Da questi dati è evidente come l’intervento americano non abbia minimamente intaccato la produzione d’oppio in Afghanistan, anzi. Come registra la storia del Paese, sono i periodi di guerra quelli in cui la produzione d’oppio è stata più florida. Gli Usa ci hanno messo tempo per considerare prioritaria la guerra all’oppio con la visione di intaccare le basi economiche del terrorismo. La focalizzazione sulle cellule di al-Qaeda e cercare di sradicare con le bombe il potere talebano ha avuto, fino ad oggi, il solo merito di miniaturizzare le cellule del potere locale, senza tuttavia minarne, nella sostanza, gli affari e l’influenza sul territorio.
Il Sigar, ispettorato speciale per la ricostruzione in Afghanistan, ha rivelato come siano stati spesi, dal 2002 ad oggi, otto miliardi e mezzo di dollari per progetti di eradicazione delle coltivazioni di oppio. I risultati, tuttavia, riportano solo una diminuzione di 355 ettari di terreno, cifra risibile rispetto l’impegno speso. Questo anche per colpa della corruzione derivante proprio dall’oppio di ufficiali e governanti locali, incalzati nel boicottare i progetti americani. Difficile anche coinvolgere i contadini stessi ad abbandonare dei raccolti che riescono a fruttare circa 400 volte più delle colture tradizionali, come quella dei fagioli, ad esempio. Chi coltiva oppio, inoltre, non si deve preoccupare di altro, dal momento che il trasporto e stoccaggio sono sotto la competenza dei gruppi armati locali.

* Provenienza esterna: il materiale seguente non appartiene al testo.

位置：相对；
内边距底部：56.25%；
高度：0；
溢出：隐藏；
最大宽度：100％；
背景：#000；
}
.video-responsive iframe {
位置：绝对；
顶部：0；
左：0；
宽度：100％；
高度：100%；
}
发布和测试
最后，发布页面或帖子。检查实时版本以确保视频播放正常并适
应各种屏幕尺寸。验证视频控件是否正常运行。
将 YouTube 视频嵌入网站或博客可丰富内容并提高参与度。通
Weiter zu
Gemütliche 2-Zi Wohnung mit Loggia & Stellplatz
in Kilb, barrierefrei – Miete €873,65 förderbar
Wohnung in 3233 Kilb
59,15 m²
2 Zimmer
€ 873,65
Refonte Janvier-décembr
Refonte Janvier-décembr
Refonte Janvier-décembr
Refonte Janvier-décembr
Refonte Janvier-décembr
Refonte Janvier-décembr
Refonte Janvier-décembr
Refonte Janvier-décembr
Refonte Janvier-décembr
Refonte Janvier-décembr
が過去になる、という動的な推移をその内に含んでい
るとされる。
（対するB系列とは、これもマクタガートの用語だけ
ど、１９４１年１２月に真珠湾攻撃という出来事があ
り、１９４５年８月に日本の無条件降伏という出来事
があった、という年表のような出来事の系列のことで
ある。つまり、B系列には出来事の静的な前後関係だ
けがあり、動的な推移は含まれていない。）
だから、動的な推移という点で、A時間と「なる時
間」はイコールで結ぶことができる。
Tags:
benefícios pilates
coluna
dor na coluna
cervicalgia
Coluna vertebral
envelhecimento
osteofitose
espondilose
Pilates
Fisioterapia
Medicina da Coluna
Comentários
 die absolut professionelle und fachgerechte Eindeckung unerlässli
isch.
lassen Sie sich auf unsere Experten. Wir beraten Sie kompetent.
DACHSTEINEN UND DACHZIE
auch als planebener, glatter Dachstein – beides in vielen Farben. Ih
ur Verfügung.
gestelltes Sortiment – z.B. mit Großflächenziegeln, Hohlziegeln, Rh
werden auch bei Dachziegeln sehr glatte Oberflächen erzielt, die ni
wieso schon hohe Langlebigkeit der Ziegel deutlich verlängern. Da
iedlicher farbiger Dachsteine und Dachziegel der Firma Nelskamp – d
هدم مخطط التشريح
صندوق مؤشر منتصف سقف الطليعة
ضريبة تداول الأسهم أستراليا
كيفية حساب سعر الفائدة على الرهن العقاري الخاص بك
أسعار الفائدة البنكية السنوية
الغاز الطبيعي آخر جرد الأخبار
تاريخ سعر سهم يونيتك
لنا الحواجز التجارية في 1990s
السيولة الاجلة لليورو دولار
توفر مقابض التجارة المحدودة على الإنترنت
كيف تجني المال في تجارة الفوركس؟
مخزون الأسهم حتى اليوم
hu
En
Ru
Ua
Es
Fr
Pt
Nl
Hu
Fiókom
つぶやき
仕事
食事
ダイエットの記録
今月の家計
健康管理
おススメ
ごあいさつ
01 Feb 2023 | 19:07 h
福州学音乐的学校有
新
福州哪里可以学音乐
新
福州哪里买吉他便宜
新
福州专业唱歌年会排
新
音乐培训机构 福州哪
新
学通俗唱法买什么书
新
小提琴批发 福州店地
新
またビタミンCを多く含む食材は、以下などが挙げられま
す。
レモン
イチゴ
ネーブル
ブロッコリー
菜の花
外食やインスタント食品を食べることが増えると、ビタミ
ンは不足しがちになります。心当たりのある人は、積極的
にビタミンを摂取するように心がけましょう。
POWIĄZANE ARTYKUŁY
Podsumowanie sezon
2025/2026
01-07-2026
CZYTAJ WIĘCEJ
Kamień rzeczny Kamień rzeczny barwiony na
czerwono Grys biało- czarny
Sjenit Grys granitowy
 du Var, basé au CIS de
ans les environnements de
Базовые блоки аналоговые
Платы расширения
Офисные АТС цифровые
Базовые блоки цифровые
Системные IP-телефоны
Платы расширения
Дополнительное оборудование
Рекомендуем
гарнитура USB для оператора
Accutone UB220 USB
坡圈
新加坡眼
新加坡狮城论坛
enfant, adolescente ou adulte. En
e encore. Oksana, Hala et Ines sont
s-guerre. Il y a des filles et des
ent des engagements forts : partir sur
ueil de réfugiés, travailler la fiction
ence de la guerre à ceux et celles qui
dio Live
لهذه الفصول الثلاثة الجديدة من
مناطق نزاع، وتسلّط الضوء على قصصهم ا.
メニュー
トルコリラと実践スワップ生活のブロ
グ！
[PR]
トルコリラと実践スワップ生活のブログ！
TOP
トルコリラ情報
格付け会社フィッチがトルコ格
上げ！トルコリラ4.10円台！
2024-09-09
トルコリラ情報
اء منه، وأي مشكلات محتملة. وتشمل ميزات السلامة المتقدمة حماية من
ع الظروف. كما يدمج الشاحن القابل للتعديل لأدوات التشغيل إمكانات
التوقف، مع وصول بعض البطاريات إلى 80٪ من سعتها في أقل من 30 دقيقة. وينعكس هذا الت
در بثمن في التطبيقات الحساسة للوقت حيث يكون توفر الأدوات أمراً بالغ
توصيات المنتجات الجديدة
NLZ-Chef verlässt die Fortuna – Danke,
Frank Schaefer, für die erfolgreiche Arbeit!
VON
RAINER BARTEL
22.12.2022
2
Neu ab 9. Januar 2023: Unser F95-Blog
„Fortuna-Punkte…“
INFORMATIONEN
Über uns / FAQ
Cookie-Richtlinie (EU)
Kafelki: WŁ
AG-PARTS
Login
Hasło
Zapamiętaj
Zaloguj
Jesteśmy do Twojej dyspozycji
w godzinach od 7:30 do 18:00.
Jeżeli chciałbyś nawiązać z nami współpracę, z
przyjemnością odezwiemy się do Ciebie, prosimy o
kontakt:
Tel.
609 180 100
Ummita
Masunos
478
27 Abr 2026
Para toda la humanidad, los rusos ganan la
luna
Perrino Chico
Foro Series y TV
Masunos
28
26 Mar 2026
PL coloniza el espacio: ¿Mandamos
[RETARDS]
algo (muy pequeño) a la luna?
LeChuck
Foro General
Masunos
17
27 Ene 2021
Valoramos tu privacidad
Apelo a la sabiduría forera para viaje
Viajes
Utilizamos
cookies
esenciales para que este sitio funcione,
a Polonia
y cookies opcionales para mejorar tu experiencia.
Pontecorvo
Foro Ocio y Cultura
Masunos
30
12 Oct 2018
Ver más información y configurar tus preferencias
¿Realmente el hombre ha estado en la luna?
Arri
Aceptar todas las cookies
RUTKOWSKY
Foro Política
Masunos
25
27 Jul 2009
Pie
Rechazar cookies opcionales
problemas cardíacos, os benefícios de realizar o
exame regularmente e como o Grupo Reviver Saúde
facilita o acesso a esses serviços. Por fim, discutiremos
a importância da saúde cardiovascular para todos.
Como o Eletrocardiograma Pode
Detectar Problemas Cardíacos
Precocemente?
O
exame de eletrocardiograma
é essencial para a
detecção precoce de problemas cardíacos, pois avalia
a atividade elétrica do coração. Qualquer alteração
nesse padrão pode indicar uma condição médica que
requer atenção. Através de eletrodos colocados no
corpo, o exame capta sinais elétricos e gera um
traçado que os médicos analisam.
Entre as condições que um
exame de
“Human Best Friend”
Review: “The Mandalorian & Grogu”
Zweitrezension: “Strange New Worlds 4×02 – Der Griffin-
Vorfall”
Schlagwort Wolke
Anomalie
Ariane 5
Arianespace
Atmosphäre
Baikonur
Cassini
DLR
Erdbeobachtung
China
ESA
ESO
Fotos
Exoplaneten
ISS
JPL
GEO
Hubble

Oggi, l’approccio degli Stati Uniti nella guerra ai gruppi armati afgani, nonostante tutto, non sembra destinato a cambiare, anche sotto il riveduto programma di Trump. Come sottolinea, a conclusione, il report Onu, la vera rivoluzione nella guerra ai talebani e all’oppio non può avvenire solo sotto l’aspetto militare, ma deve inglobare strategie in primo luogo regionali, in grado di offrire stabilità politica e alternative economiche alla popolazione, portando parallelamente avanti programmi diplomatici per rendere ininfluente il potere armato insurrezionalista. In definitiva, l’unico futuro per l’Afghanistan si può avere costruendo un nuovo sistema che dia garanzie economiche e sociali ai propri cittadini, invece di continuare in operazioni armate, volte a distruggere i frammentari poteri alternativi.